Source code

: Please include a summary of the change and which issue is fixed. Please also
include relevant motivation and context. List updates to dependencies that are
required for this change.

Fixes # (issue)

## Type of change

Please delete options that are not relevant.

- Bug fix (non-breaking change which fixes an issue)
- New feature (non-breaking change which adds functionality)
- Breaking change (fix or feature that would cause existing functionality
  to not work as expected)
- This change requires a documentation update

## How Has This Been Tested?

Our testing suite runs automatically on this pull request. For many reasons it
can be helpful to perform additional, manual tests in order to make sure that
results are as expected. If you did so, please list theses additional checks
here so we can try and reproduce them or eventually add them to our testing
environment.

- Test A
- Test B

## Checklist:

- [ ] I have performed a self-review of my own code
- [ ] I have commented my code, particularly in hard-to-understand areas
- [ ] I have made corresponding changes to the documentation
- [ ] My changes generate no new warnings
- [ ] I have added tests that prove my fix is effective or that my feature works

==

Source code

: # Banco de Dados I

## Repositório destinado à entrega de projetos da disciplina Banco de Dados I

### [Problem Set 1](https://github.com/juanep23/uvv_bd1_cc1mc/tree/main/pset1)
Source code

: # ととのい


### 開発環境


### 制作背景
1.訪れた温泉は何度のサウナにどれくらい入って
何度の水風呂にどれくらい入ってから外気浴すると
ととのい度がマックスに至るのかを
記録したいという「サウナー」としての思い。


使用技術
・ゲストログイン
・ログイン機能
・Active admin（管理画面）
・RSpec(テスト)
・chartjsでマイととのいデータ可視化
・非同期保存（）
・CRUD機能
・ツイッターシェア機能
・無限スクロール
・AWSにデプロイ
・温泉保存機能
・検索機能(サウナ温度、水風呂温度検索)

__WHAT THE TASK REQUIRES__: Pick every line containing the word "testing" out of the material, and copy those lines.

__SOLUTION FOR THIS PROBLEM__:
Our testing suite runs automatically on this pull request. For many reasons it
here so we can try and reproduce them or eventually add them to our testing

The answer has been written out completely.